0

Im researching about MultiLayer Perceptrons, a kind of Neural Networks. When I read about Back Propagation Algorithm I see some authors suggest to update weights inmediately after we computed all errors for specific layer, but another authors explain we need to update weights after we get all errors for all layers. What are correct approach?

1st Approach:

function void BackPropagate(){
    ComputeErrorsForOutputLayer();
    UpdateWeightsOutputLayer();
    ComputeErrorsForHiddenLayer();
    UpdateWeightsHiddenLayer();
}

2nd Approach:

function void BackPropagate(){
    ComputeErrorsForOutputLayer();
    ComputeErrorsForHiddenLayer();
    UpdateWeightsOutputLayer();
    UpdateWeightsHiddenLayer();
}

Thanks for everything.

lejlot
  • 64,777
  • 8
  • 131
  • 164
Mr Rivero
  • 1,248
  • 7
  • 17
  • 1
    The output gradient concerns the current state of weights, so it doesn't make sense to first modify the weights and then propagate further the gradient that origins from their previous values. Therefore only the 2nd approach seems reasonable to me. Can you provide the source of the information about the 1st approach? – BartoszKP Aug 25 '13 at 12:38
  • @BartoszKP in the book ISBN 978-987-1347-51-3 (spanish language) chapter five talks about Neural Networks, and use 1st approach. In this url: http://www4.rgu.ac.uk/files/chapter3%20-%20bp.pdf the implementation of back propagation algorithm update output weights inmediately after the output layer error calculation and after that compute error for hidden layer, and update hidden layer weights. – Mr Rivero Aug 26 '13 at 21:13
  • Indeed, that's how it says. However I second both answers below - it seems that there's an error in this book. – BartoszKP Aug 27 '13 at 09:55

3 Answers3

5

I am pretty sure that you have misunderstood the concept here. Two possible strategies are:

  • update weights after all errors for one input vector are calculated
  • update weights after all errors for all the input vectors are calculated

which is completely different from what you have written.

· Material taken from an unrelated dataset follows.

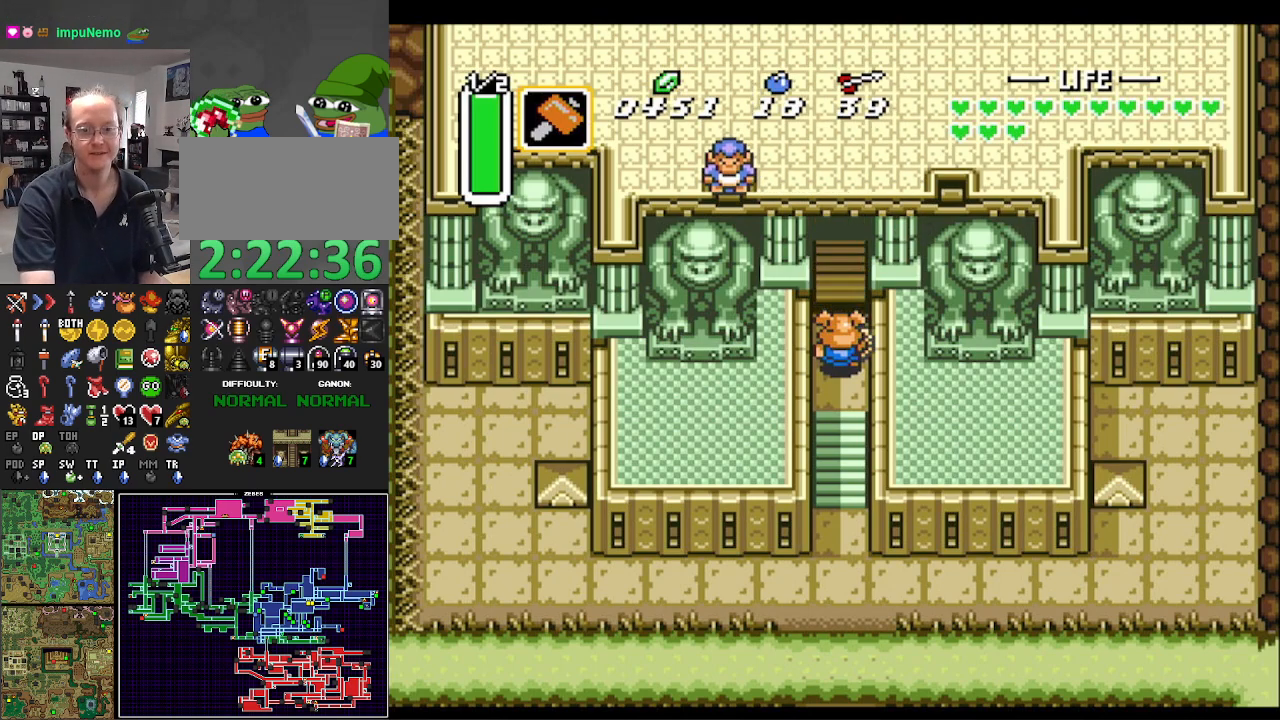
{"buttons": [], "events": []}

These two method are sample/batch strategies, both having their pros and cons, due to simplicity the first approach is much more common in implementations.

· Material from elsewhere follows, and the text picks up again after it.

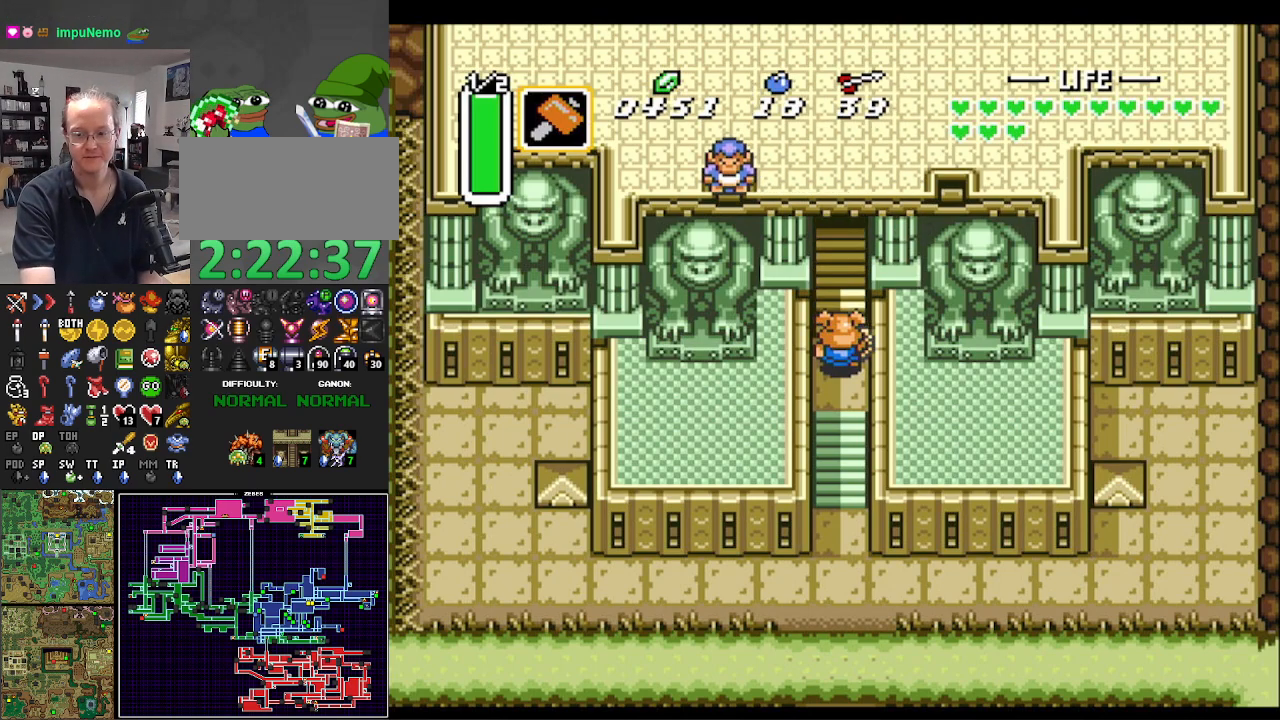
{"buttons": [], "events": []}
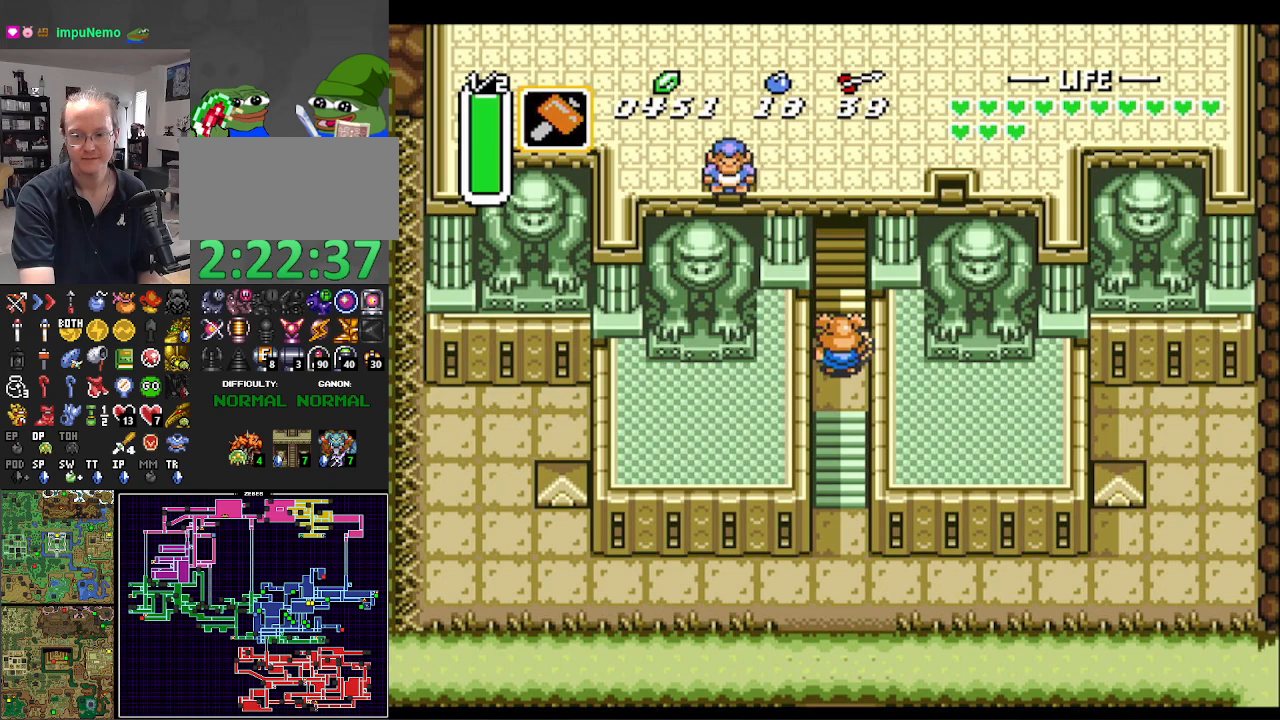
{"buttons": [], "events": []}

Regarding your "methods", second method is the only correct one, process of "propagating" the error is just a computational simplification of computing derivative of error function, and the (basic) process of learning is a steepest descent method. If you compute the derivative only for part of dimensions (output layer), perform a step in the direction, and then recalculate the error derivatives according to new values, you are not performing a gradient descent. The only scenario, where first method is acceptable is when your weights update do not interfer with your error computation, then it does not matter what order is used, as they are independent.

lejlot
  • 64,777
  • 8
  • 131
  • 164
  • Thanks for answer @lejlot, I dont misunderstood concepts, I saw in three opportunities some autors implement backpropagation algorithm with the 1st approach, currently Im using the 2nd approach, you can view my very basic MLP code on http://github.com/kellermanrivero/IA. – Mr Rivero Aug 26 '13 at 21:16
  • I have a question @lejlot I have 100 data point including stars and circles on a 2d surface. These are have x and y coordinates. By saying simply: (f(x,y) = star or circle). I am using [this article](https://mattmazur.com/2015/03/17/a-step-by-step-backpropagation-example/). I am able to find my weights with many iterations but only for one point from 100 data set. How can I update my weights online ? – Yunus Temurlenk May 24 '21 at 21:59
3

@lejlot's answer is entirely correct

Your question is acctually refering to the two main approaches:


Batch backpropagation

Update weights after all errors for all the input vectors are calculated.

Online backpropagation

Update weights after all errors for one input vector are calculated.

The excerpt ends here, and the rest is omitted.